I really never thought anything remotely near it could happen to me...
in fact right now I am scared to admit it.
Lots of thoughts run through my head...
Have I just not met anyone new for too long?
What is going on here!?!?!?
Why do I feel this way?
Is it because my heart is finally mended from things that happened long ago?
Am I setting myself up for disaster?
Regardless of the reasons, the feeling is real. It is a function of mind nonetheless. It is something I decide, ultimately. I decide what it is to be defined as. Would that be asking for too much magic out of life?
Am I really in control of something so enticing...
How can I be so strongly pulled towards someone I just met?
I'm worried I'm setting high expectations and I'll end up upset.
At the same time I'm so sure that everything will turn out just fine.

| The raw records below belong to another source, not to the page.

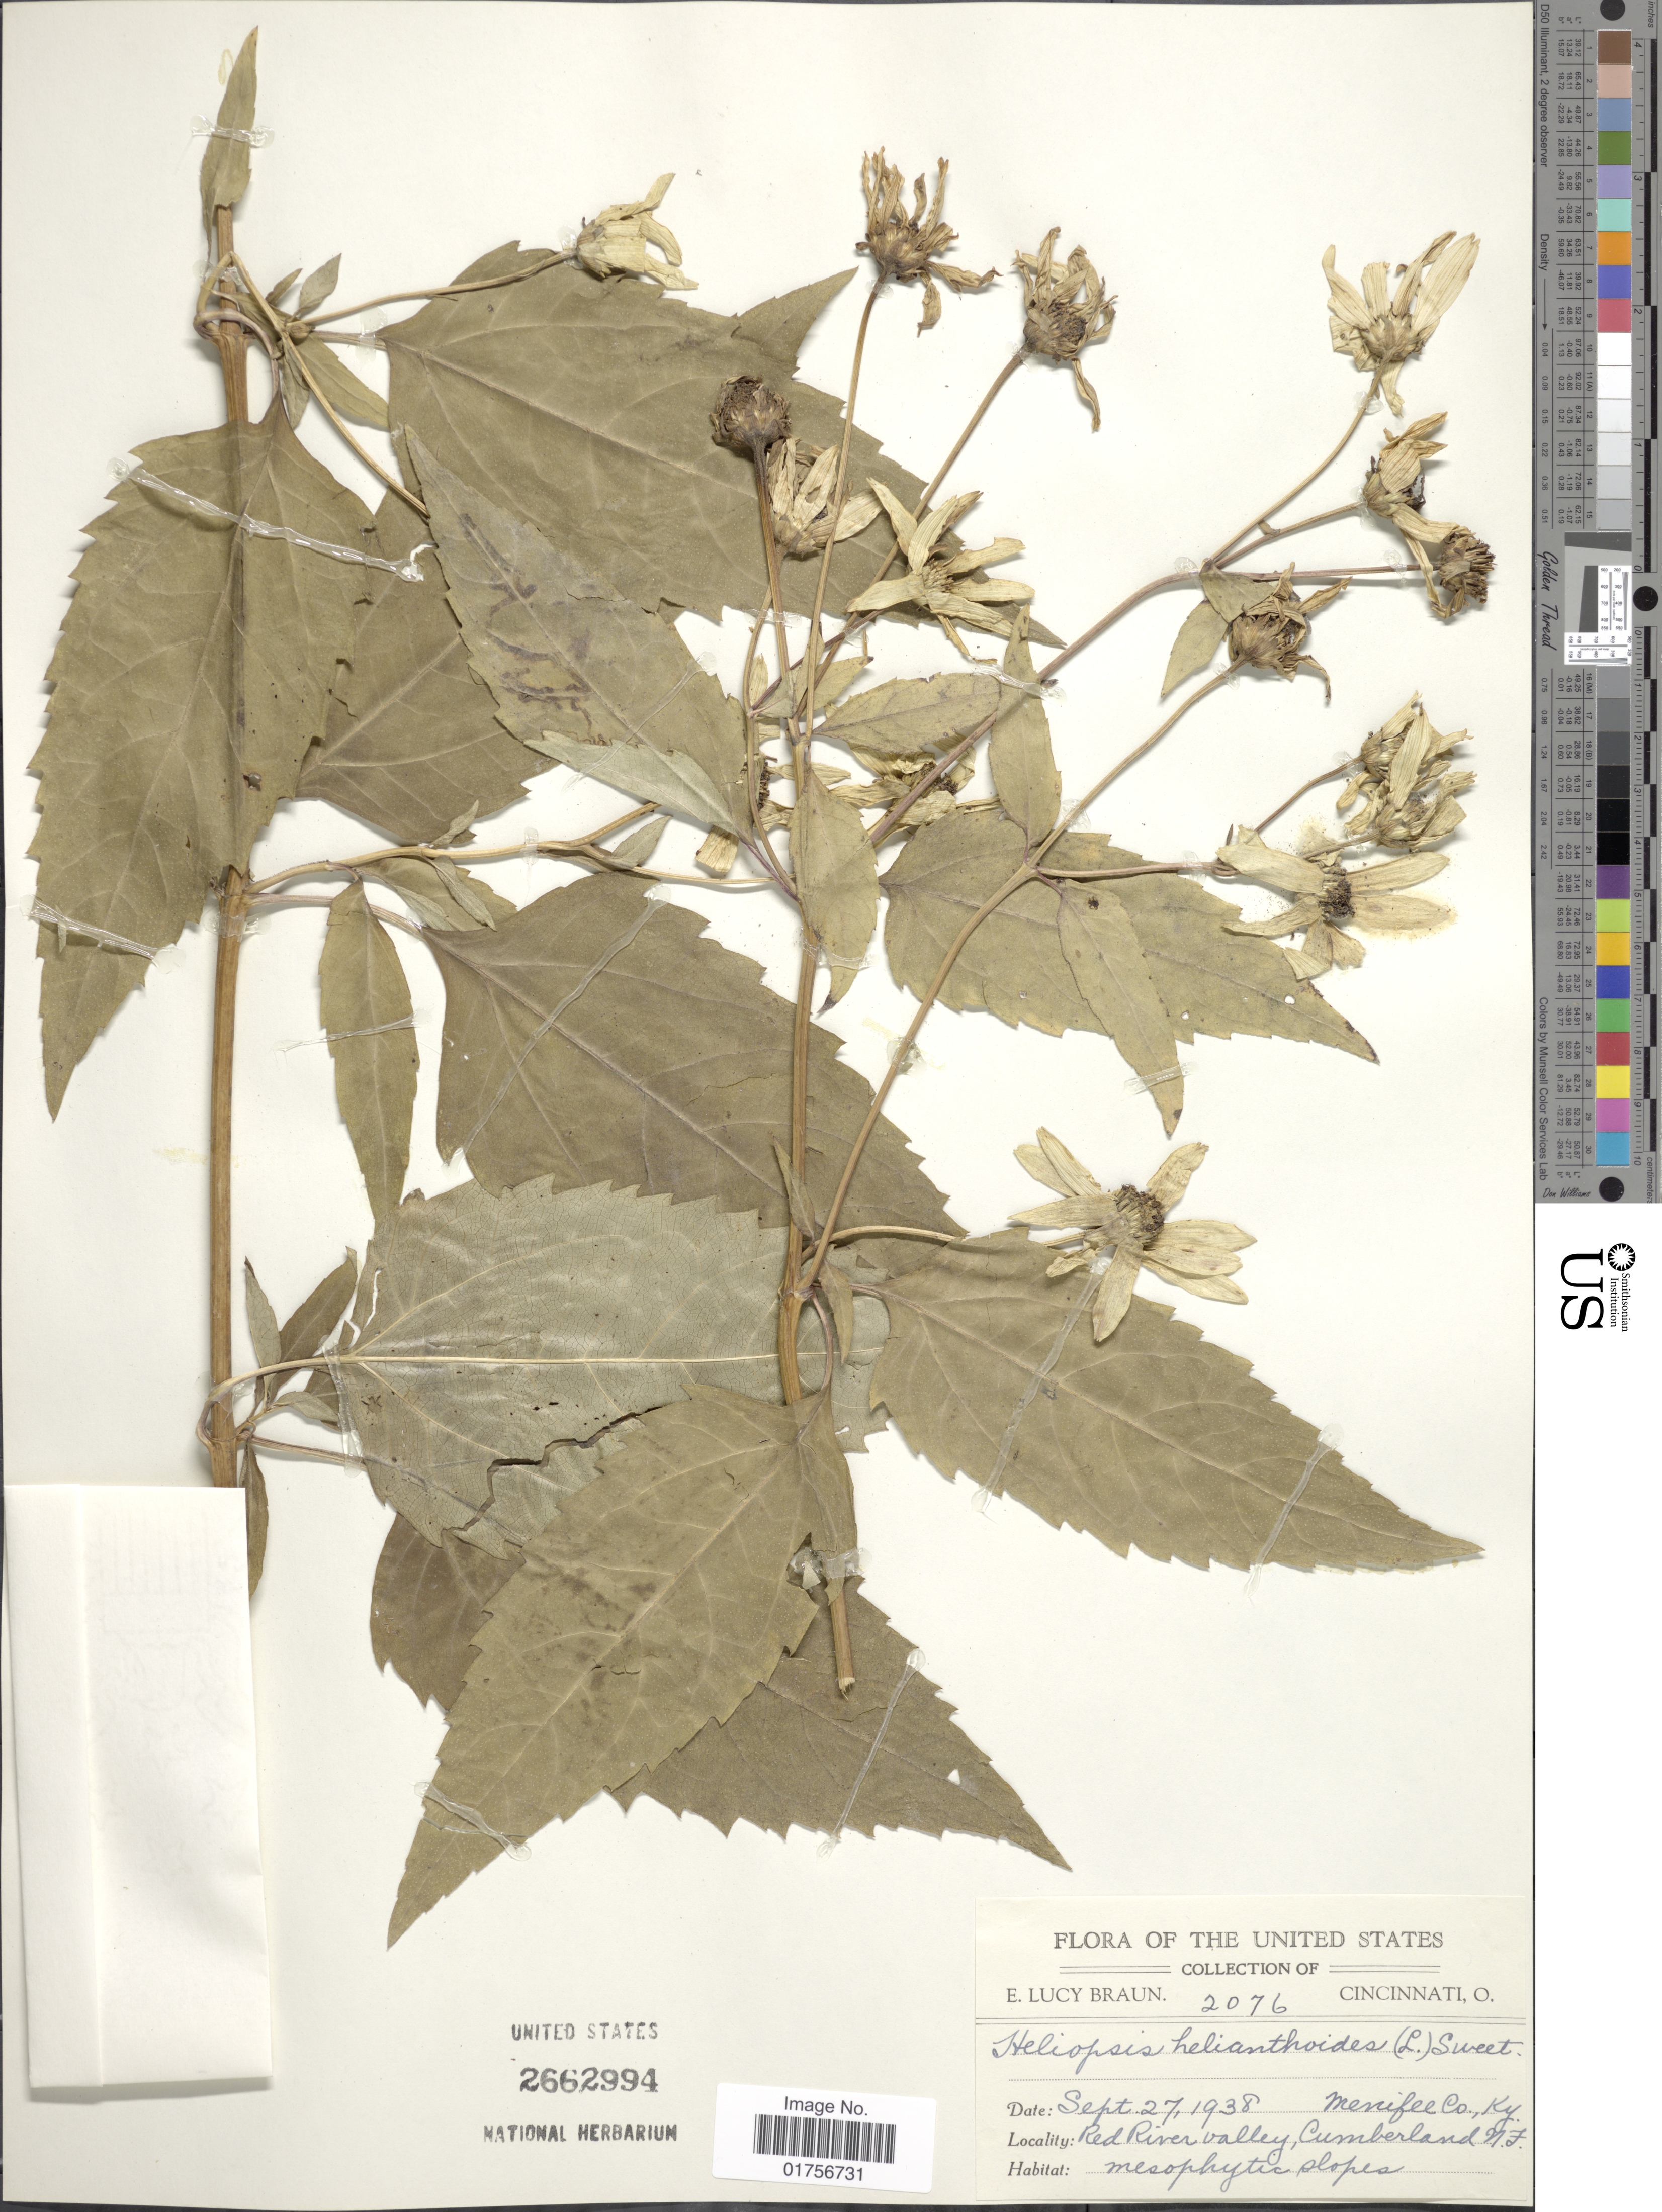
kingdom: Plantae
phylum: Tracheophyta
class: Magnoliopsida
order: Asterales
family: Asteraceae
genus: Heliopsis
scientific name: Heliopsis helianthoides subsp. helianthoides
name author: (L.) Sweet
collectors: E. L. Braun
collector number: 2076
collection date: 1938-09-27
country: United States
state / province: Kentucky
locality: Menifee Co., Ky., Red River Valley, Cumberland, N. F.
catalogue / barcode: US 2662994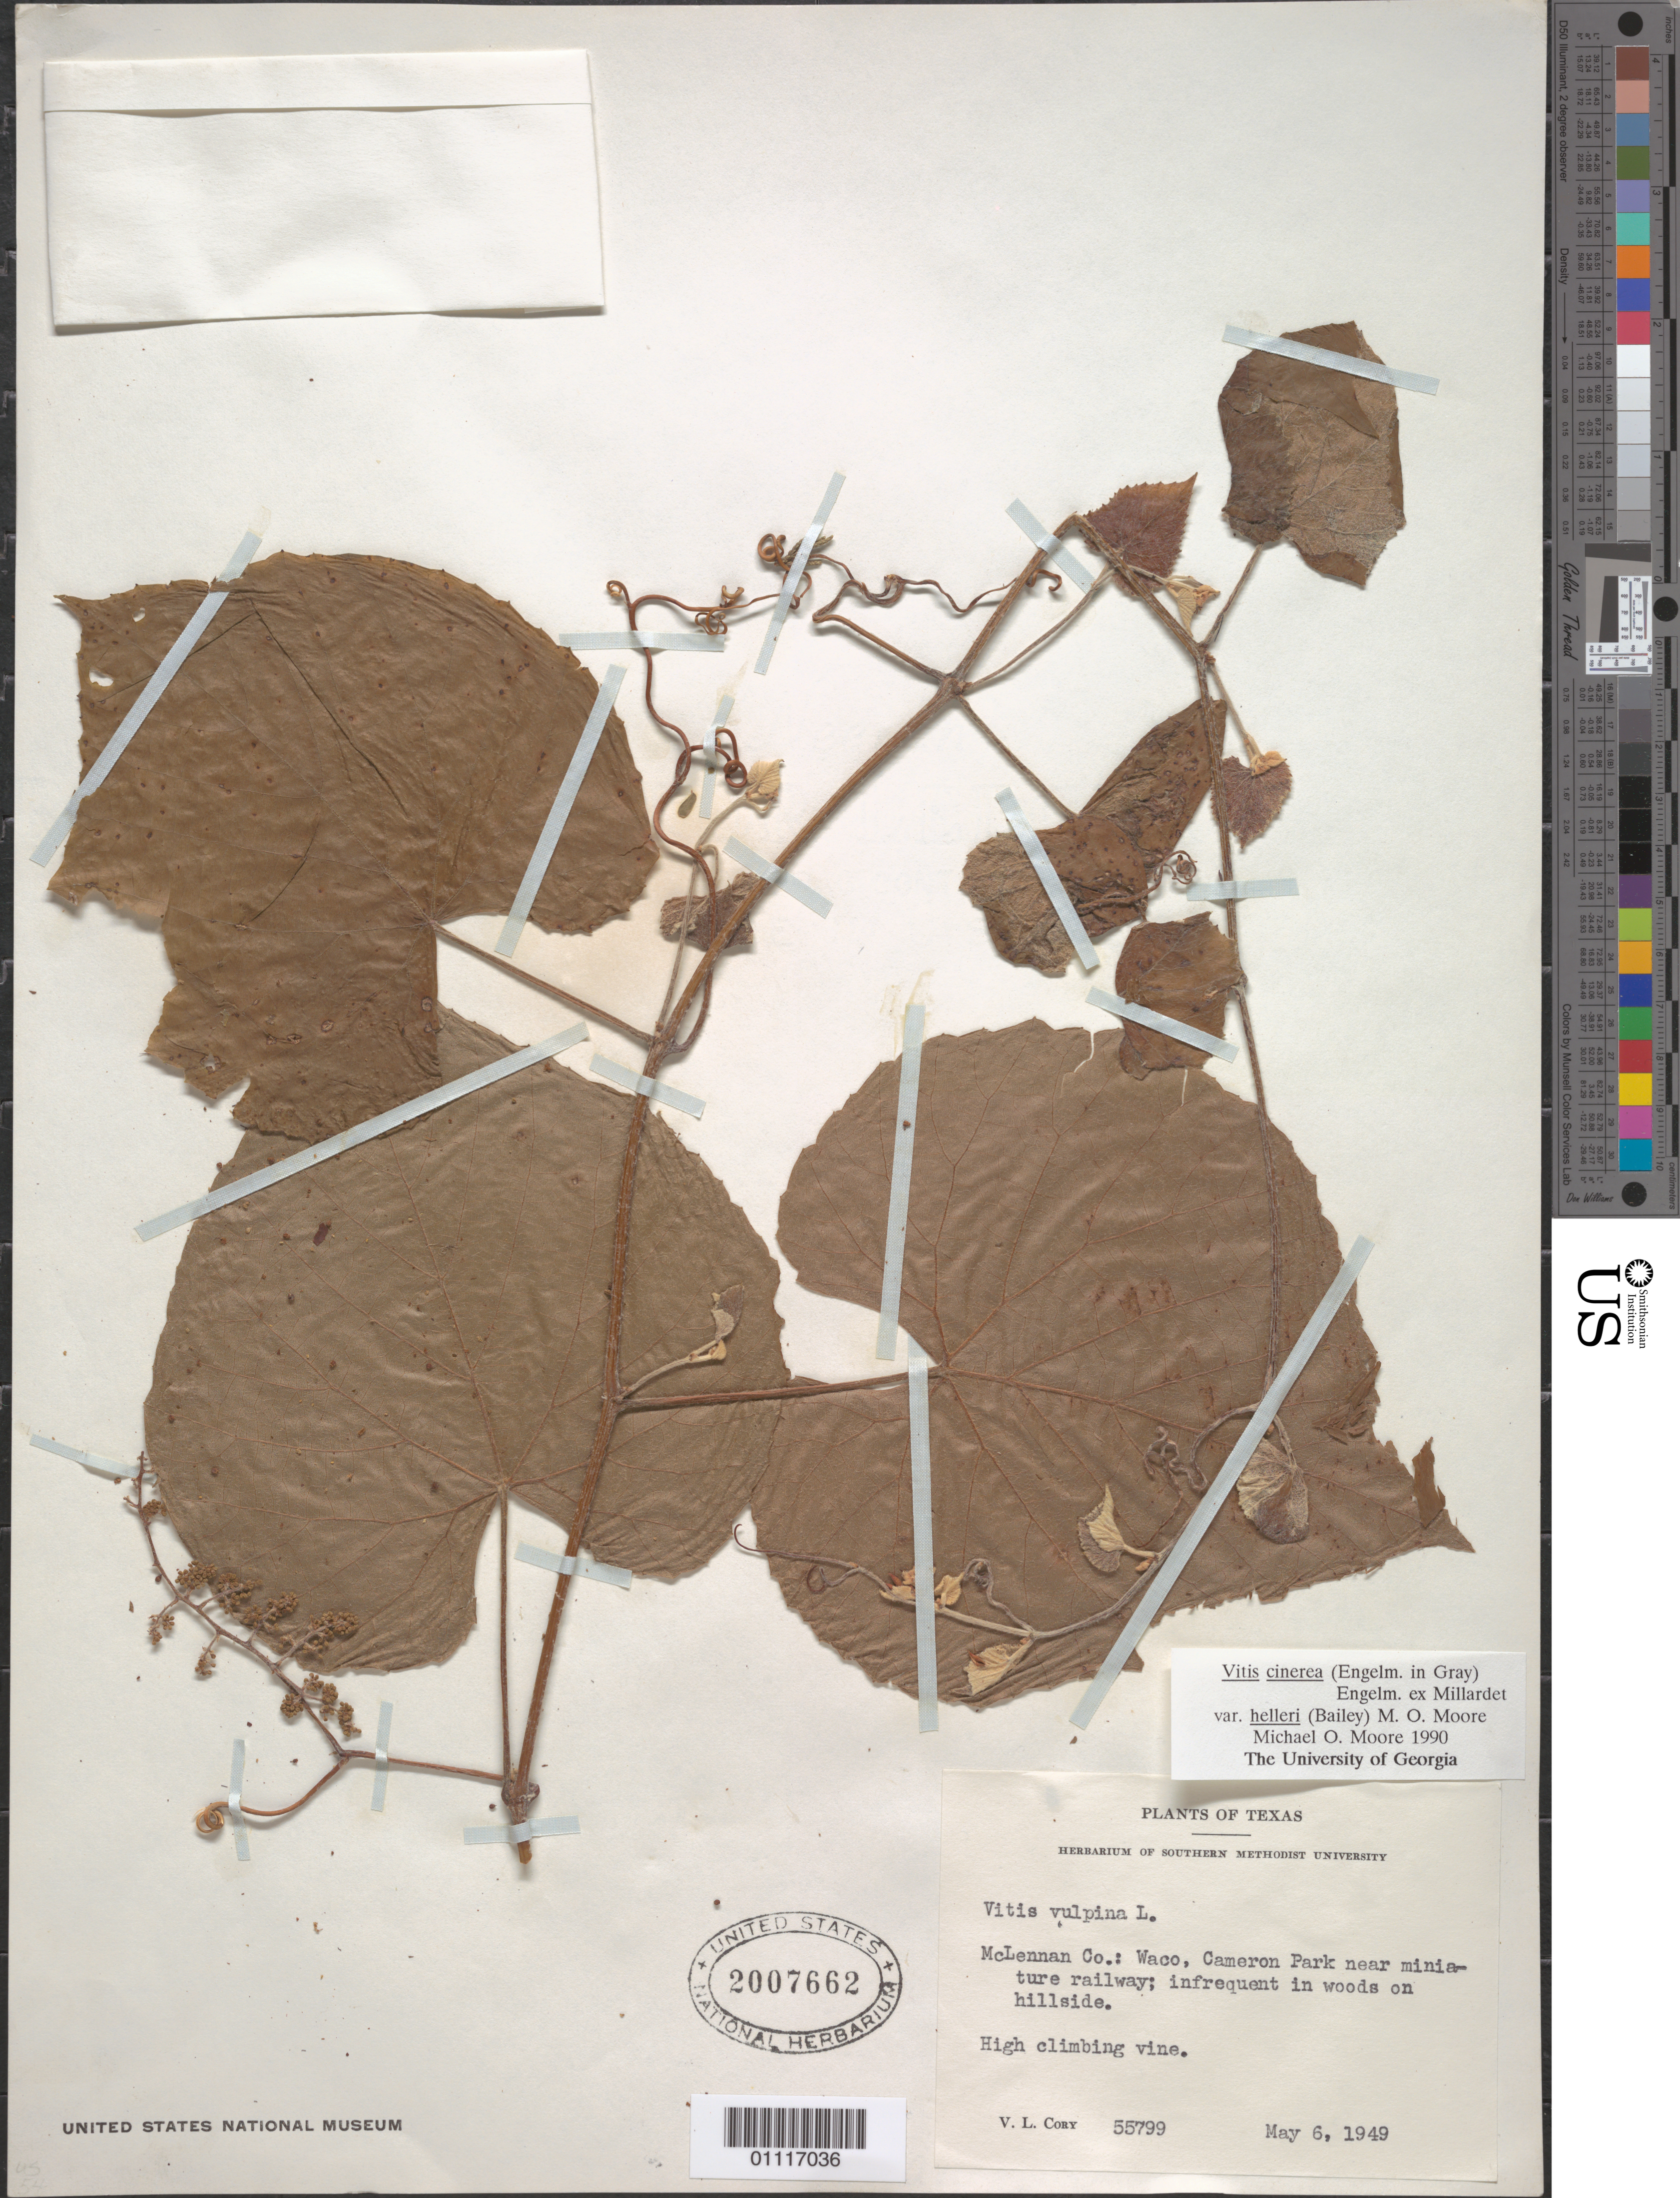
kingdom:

I'd just been thinking before I met her that- the only way... The only possible way I could see myself seeing someone for the next two years is if they fell under all of these conditions that could allow me to be successful in school and stay focused... along with all sorts of other demands... and... I MEET HER??? This person that I have never met before, but dreamed up... and how did I meet her? This is the first girl I have EVER approached truly feeling myself and confident at a club or party. I approached with no intention but to speak to her, and that I did. And you all who have met me know how strange a first encounter with me could be. And rather than epic fail and awkward conversation, it was amazing. I could hardly even believe she existed from the moment she said Hi back to me. In fact- I could hardly even believe the power she had over me from the moment our eyes met.
Surely, this is love at first sight.